The Wailers offer another tale of infidelity, played out in a more good-humored way than Chapin’s entry on this list. “Shame and Scandal” is an oft-covered calypso tune written by Lord Melody and originally performed by Sir Lancelot. Its most well known incarnation is likely a version released by Madness in 2005, but that version lacks the bounce and vigor of this offering from the Peter Tosh-fronted Wailers. Another boy eager for a girl’s hand is repeatedly told by his father, “the girl is your sister but your mama don’t know,” a line that sees something of a reversal come song’s end when the boy’s mother tells him, “your daddy ain’t your daddy, but your daddy don’t know.” It’s a song where the twist need not necessitate enjoyment of the song, although that a song called “Shame and Scandal” is enjoyable at all is a twist in itself.
While most Led Zeppelin fans probably don’t listen to the band for its lyrical content, those who pay close attention may know well of the humorous twist in In Through The Out Door’s “Fool in the Rain.” What could so easily have been just another song about an eager guy being stood up by the object of his affection turns the tables by revealing the poor sucker has been waiting for his date at the wrong location.

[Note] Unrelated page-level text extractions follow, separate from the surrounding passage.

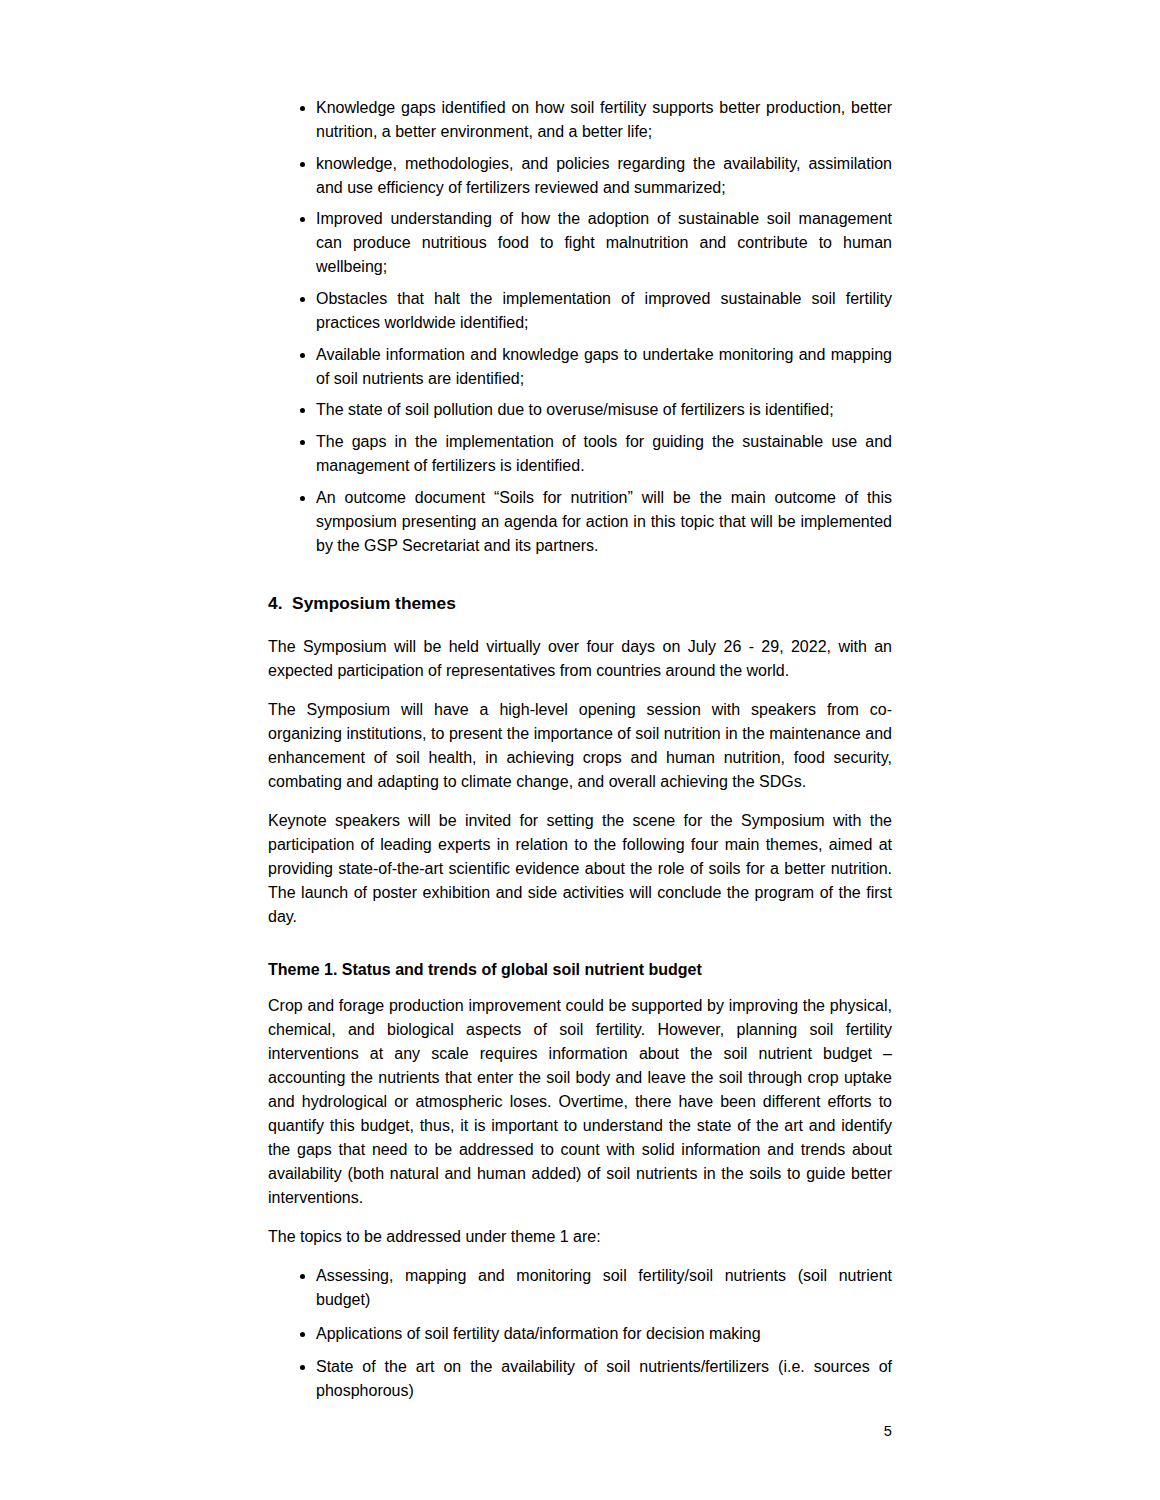Knowledge gaps identified on how soil fertility supports better production, better nutrition, a better environment, and a better life;
knowledge, methodologies, and policies regarding the availability, assimilation and use efficiency of fertilizers reviewed and summarized;
Improved understanding of how the adoption of sustainable soil management can produce nutritious food to fight malnutrition and contribute to human wellbeing;
Obstacles that halt the implementation of improved sustainable soil fertility practices worldwide identified;
Available information and knowledge gaps to undertake monitoring and mapping of soil nutrients are identified;
The state of soil pollution due to overuse/misuse of fertilizers is identified;
The gaps in the implementation of tools for guiding the sustainable use and management of fertilizers is identified.
An outcome document “Soils for nutrition” will be the main outcome of this symposium presenting an agenda for action in this topic that will be implemented by the GSP Secretariat and its partners.
4. Symposium themes
The Symposium will be held virtually over four days on July 26 - 29, 2022, with an expected participation of representatives from countries around the world.
The Symposium will have a high-level opening session with speakers from co-organizing institutions, to present the importance of soil nutrition in the maintenance and enhancement of soil health, in achieving crops and human nutrition, food security, combating and adapting to climate change, and overall achieving the SDGs.
Keynote speakers will be invited for setting the scene for the Symposium with the participation of leading experts in relation to the following four main themes, aimed at providing state-of-the-art scientific evidence about the role of soils for a better nutrition. The launch of poster exhibition and side activities will conclude the program of the first day.
Theme 1. Status and trends of global soil nutrient budget
Crop and forage production improvement could be supported by improving the physical, chemical, and biological aspects of soil fertility. However, planning soil fertility interventions at any scale requires information about the soil nutrient budget – accounting the nutrients that enter the soil body and leave the soil through crop uptake and hydrological or atmospheric loses. Overtime, there have been different efforts to quantify this budget, thus, it is important to understand the state of the art and identify the gaps that need to be addressed to count with solid information and trends about availability (both natural and human added) of soil nutrients in the soils to guide better interventions.
The topics to be addressed under theme 1 are:
Assessing, mapping and monitoring soil fertility/soil nutrients (soil nutrient budget)
Applications of soil fertility data/information for decision making
State of the art on the availability of soil nutrients/fertilizers (i.e. sources of phosphorous)
5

With a samba-influenced instrumental break and an oft-repeated refrain, the song’s roundabout journey to its punch line excuses anyone who would care to jam out rather than deconstruct the song’s narrative.
This classic album opener track on 1965’s Rubber Soul, conveys its twist in its perfectly Beatles-esque straightforward manner. “Drive My Car” lays out a tale about being promised a chauffer gig by a comely lady who eventually admits she doesn’t have a car yet. But with a bouncy chorus that ends in “beep beep, yeah!” it’s hard to mad about that little white lie.